A MELHOR DAS VOZES, OTIS REDDING

  Voce seguia uma ruazinha no meio do nada. E então encontrava uma casa branca, daquelas de madeira, bem caipira, ao lado de um terreno baldio. Dentro dessa casa se gravavam discos, era o estúdio da Stax. A cidade é Memphis, um dos centros racistas dos EUA, e é comum que se joguem pedras na casa, nas janelas, nos telhados. Os músicos são ofendidos ao sair de lá, principalmente os brancos que gravam com negros. É nesse clima de confronto, de atrito, que se gravaram alguns dos melhores discos da história.
   As vozes principais são as de Aretha Franklyn e de Otis Redding. Vozes cultivadas em igrejas, nas cerimônias onde se perde a razão e se grita Jesus! ou Hallelujah, sem parar. Vozes que sobem da terra e atingem o céu, vozes que falam de ódio, de dor e de orgulho. Mas qual o segredo do som?
   Há a guitarra de Steve Cropper, e Cropper era um caipira branco que tocava com esses negros. Os acordes que ele tira são de country, o sentimento é de blues. São comentários perfeitos para a voz de Otis. Steve seria idolatrado por gente como Keith, Harrison ou Clapton. Mas é da voz que eu quero falar.
   Otis canta quente. A voz, muito viril, não demonstra dor como Ray Charles, nem sexo como Marvin Gaye. Ela exala calma, sabedoria. Dos grandes astros da black music dos anos 60, e são dúzias, Otis é o que menos vendeu, mas foi aquele mais "respeitado" pelos colegas. Morto em 1968, num desastre de avião, ele só teve tempo de gravar por seis anos, e atingiu apenas uma vez o primeiro lugar. No dia em que ele morreu, Sittin'On, a mais linda de todas as canções, atingia o primeiro lugar.

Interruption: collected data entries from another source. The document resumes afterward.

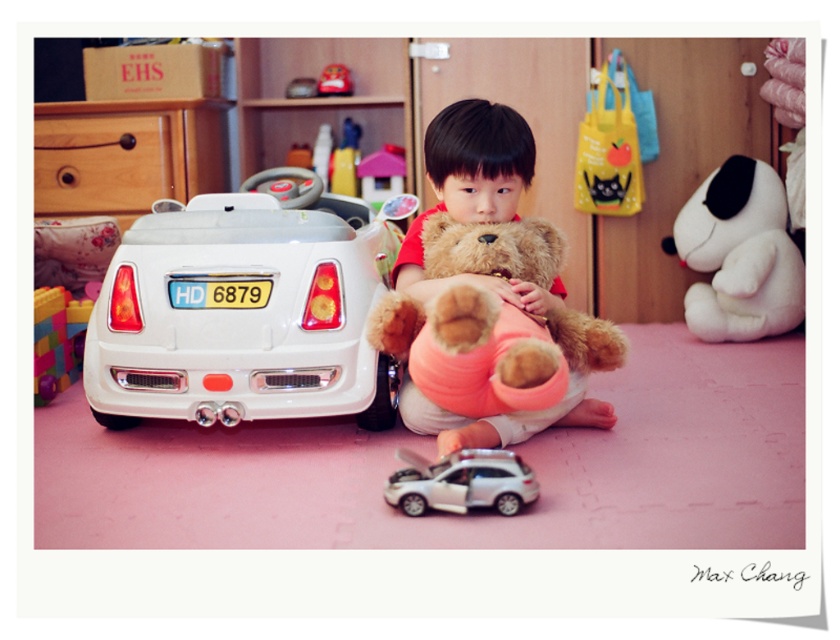
You are a parent trying to locate your child who is sitting on the floor holding the brown plush teddy bear at center. The child is facing the white toy car with license plate HD 6879 on the left. Can you determine the direction the child is facing relative to the teddy bear?

The child is facing the white toy car with license plate HD 6879, which is located to the left of the brown plush teddy bear at center. Therefore, the child is facing to the left relative to the teddy bear.

You are a parent trying to organize the playroom. You want to place the multicolored plastic blocks at left on a lower shelf and the brown plush teddy bear at center on a higher shelf. Based on their positions in the image, will the teddy bear block the view of the blocks from the front?

The brown plush teddy bear at center is positioned over the multicolored plastic blocks at left, so it will block the view of the blocks from the front.

You are a parent trying to find your child a toy car to play with. The child is sitting on the floor holding a teddy bear. Where is the white matte toy car at left in relation to the child?

The white matte toy car at left is located to the left of the child, positioned on a pink mat at coordinates approximately 0.489 on the x and 0.292 on the y axis.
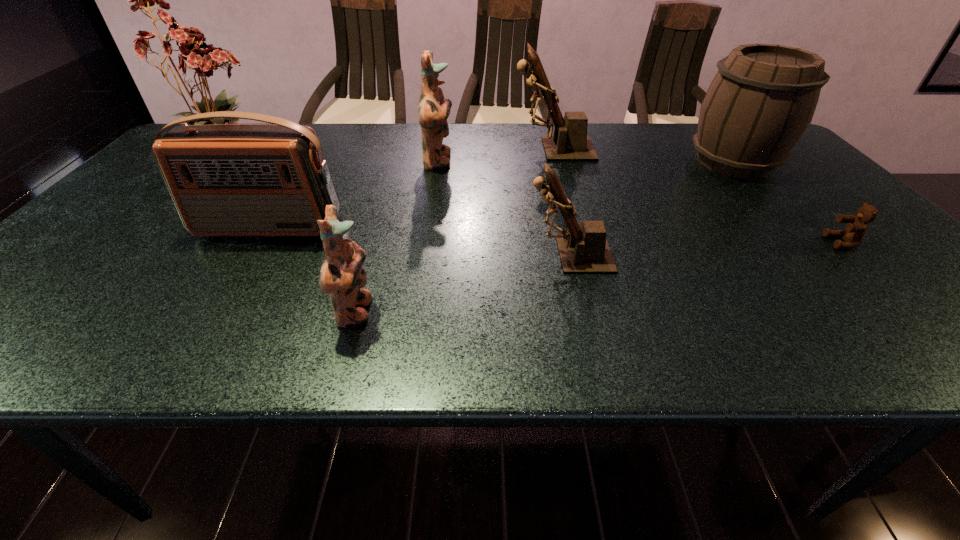
Identify which figurine is the third closest to the pink flower arrangement. Please provide its 2D coordinates. Your answer should be formatted as a tuple, i.e. [(x, y)], where the tuple contains the x and y coordinates of a point satisfying the conditions above.

[(570, 142)]

This screenshot has height=540, width=960. Identify the location of blank space that satisfies the following two spatial constraints: 1. on the front-facing side of the brown wine bucket; 2. on the left side of the pink flower arrangement. (225, 162).

What are the coordinates of `vacant region that satisfies the following two spatial constraints: 1. on the front side of the brown wine bucket; 2. on the front-facing side of the nearer pink figurine` in the screenshot? It's located at (870, 313).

   Mas antes disso ele fizera muito. Sua apresentação em 1967, no festival de Monterey, fora uma surpresa para os branquelos que não o conheciam. Shake é uma das maiores apresentações da história do pop. Otis não enlouquece como o The Who, não é ousado como Hendrix ( para citar outras atrações do festival ), ele é um "mestre". Não perde o controle, faz o que deseja fazer. É um homem no palco, os outros são crianças.
   Ouça aquilo que ele gravou em 1962. Pain in My Heart por exemplo, que foi regravada pelos Stones em 65. Se voce sentiu dor alguma vez vai se apaixonar pela forma como a voz de Otis diz tudo. Te aconselho a na sequencia atacar de THAT'S HOW STRONG MY LOVE IS, que os Stones também gravaram em 65. Se nos cinco primeiros segundos não vierem lágrimas aos seus olhos voce está morto e não sabe. E ainda há mais...Otis tem um repertório infindável... I'VE BEEN LOVING YOU TOO LONG TO STOP NOW talvez seja a melhor...como escolher? O cara tem uma versão de Satisfaction que é melhor que a original!
   Mas vamos a Sittin On.
   São os 3 minutos mais perfeitos da história ( não é uma opinião só minha ).
   Do som do mar, passamos ao embalo de um baixo, um piano de poucos acordes e a voz. A letra diz tudo, é filosofia de vida, poesia existencial das mais profundas. Ela tem frases que se gravam na mente e voce cantarola e se emociona... Experimente cantar com Otis, a voz bem alta, calma, sábia ( não existe canção mais sábia ). Eu nunca consegui cantá-la sem chorar. Não estou inventando, jamais a cantei sem que lágrimas molhassem meus olhos. São 3 minutos tão equilibrados, belos, criativos, de tamanha perfeição, que eles condensam tudo aquilo que o pop foi e pode ser.
   Nada no mundo é por acaso. Leio um artigo sobre Otis que diz que toda essa paz foi conseguida no "atrito" entre brancos e negros, orgulho e humilhação, soul music e country music. A oposição que dá a criação do novo. Sem essa luta não há vida que valha a pena.
   O filho de Bryan Ferry tem o nome de Otis. Van Morrison, Eric Burdon, Mick Jagger, Peter Gabriel, Steve Winwood, George Harrison, a lista de pessoas que foram tocadas ao escutar a voz de Otis pela primeira vez é longuíssima. Hoje ele é um tipo de pai da black music. Com Gaye e James Brown, ele forma a trindade do soul. Marvin sendo o espirito, Brown o pai e Otis a alma feita matéria.
  Crescer passa pela encruzilhada de uma rua em Memphis. Onde Steve Cropper tinha de correr dos caipiras que o xingavam, onde Duck Dunn andava disfarçado pra não apanhar, e onde Otis cantou algumas das mais refinadas e apuradas canções já cantadas. Poder ouvir tudo isso é como encontrar um tesouro. Ou melhor, saber que a vida é grande.